By Deborah Yaffe, Jul 22 2019 01:00PM
Seventy years ago this week, the premier Janeite pilgrimage site welcomed its first pilgrims.
On July 23, 1949, Chawton cottage, the house in the southern English county of Hampshire where Jane Austen spent the last eight years of her life, opened to the public. Admission cost £1/6d, the equivalent of £2.34 (about $2.91) today.
Chawton cottage, now known as Jane Austen’s House Museum, is more than an Austen residence. It is the place where, after four years of unhappiness in Bath, followed by four more of stress and financial insecurity – eight years in which her literary output seems to have slowed to a trickle – Austen, at thirty-three, finally found the psychological breathing-space to write again.
Chawton cottage was in the gift of the third-oldest Austen brother, Edward, who inherited Chawton House, the nearby Elizabethan manor, and its accompanying estate from the Knights, the rich relatives who adopted him when he was a teenager. By the time Edward handed over the cottage, it was four years since his father’s death, and his mother and sisters, along with their old friend Martha Lloyd, had spent that time moving repeatedly in search of an affordable situation.
Whether Edward’s generosity was restrained by his wife, Elizabeth Bridges Austen, who was reportedly not a member of Jane Austen’s fan club (“A little talent went a long way with the Goodneston Bridgeses of that period; & much must have gone a long way too far,” Austen’s niece Anna Lefroy wrote decades later), remains speculation. It’s a fact, however, that Edward came through with his offer of housing within months of Elizabeth’s sudden death.
The move to Chawton cottage on July 7, 1809 – almost exactly 140 years before the opening of the museum – inaugurated an extraordinary burst of creativity. During her Chawton years, Austen revised the three novels she had drafted in her twenties (Northanger Abbey, Sense and Sensibility, and Pride and Prejudice) and wrote three new masterpieces (Mansfield Park, Emma, and Persuasion), at last finding publishers, and a reading public, for her life’s work.

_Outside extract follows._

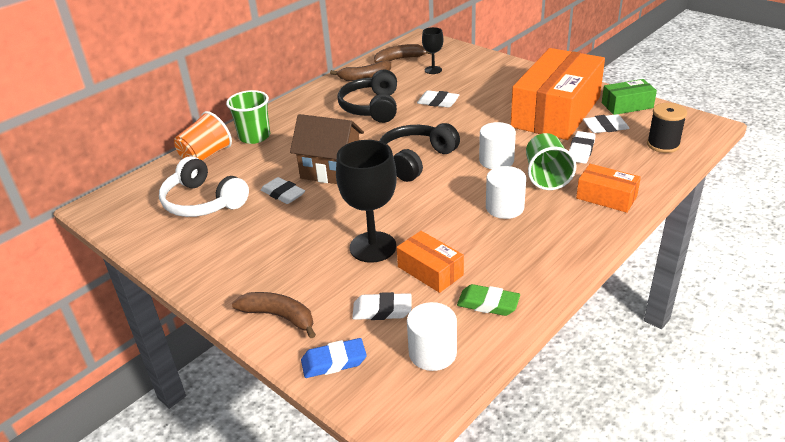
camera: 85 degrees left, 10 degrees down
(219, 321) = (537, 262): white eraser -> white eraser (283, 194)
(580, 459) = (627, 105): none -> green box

To modern eyes, the “cottage,” with its amply proportioned rooms and spacious garden, seems rather too large for that sobriquet, if not quite as large as the palatial dwelling imagined by Robert Ferrars, on the occasion when Elinor Dashwood decided not to pay him “the compliment of rational opposition.” Indeed, by the time it came to the notice of the Austen enthusiasts who preserved it, Chawton cottage had spent a century divided into three apartments for employees of the Chawton estate.
In the 1940s, as England valiantly fought the Nazis, a small group of home-front Janeites fought to save Chawton cottage for the nation, founding the UK Jane Austen Society – the world’s first – to raise money for the purchase. Ultimately, the house was bought by a grieving father in memory of the son he had lost in the war.
This week, the museum will celebrate its anniversary in style: Tomorrow, the first seventy visitors will be admitted at the 1949 price, and on Saturday, a joyous birthday party will feature Regency dancing, Pimm’s cups, picnics in the garden, and, almost certainly, plenty of costumed Janeites.
More or less simultaneously, the museum will be wrapping up its successful appeal for £10,000 in donations toward the purchase of a once-lost fragment of an Austen letter – a reminder that today the museum is not just a Janeite tourist attraction but also an important scholarly resource.
I first visited Chawton cottage in 1982, at sixteen, more than a decade before Colin-Firth-in-a-wet-shirt inaugurated contemporary Janemania, and I found the place magical, one of those rare literary shrines in which a beloved author’s presence seems palpable. My next visit, twenty-nine years later, during my research for Among the Janeites, felt less satisfactory: too much Firthian kitsch in the gift shop, too many tourists crowded into too small a place. (Myself among them, of course – but naturally I didn’t think of myself as just another tourist. One never does.)
Still, whatever the drawbacks of Austen’s modern, movie-driven celebrity, Chawton cottage deserves its self-declared status as “the most treasured Austen site in the world,” even if that extravagant boast does sound like the kind of thing Lady Catherine de Bourgh would say. Wandering through its rooms, a Janeite tuned to the right emotional frequency can still feel Austen's presence everywhere: in the tiny writing table on which she composed her novels, in the elegant quilt she helped to stitch, in the turquoise ring and topaz cross she wore.
Ultimately, Chawton cottage is the place that is most quintessentially Austen, where her life and her work came together and made her, if not the person she was, then at least the writer we know her to be. Seventy years on, it remains the one indispensable Austen shrine.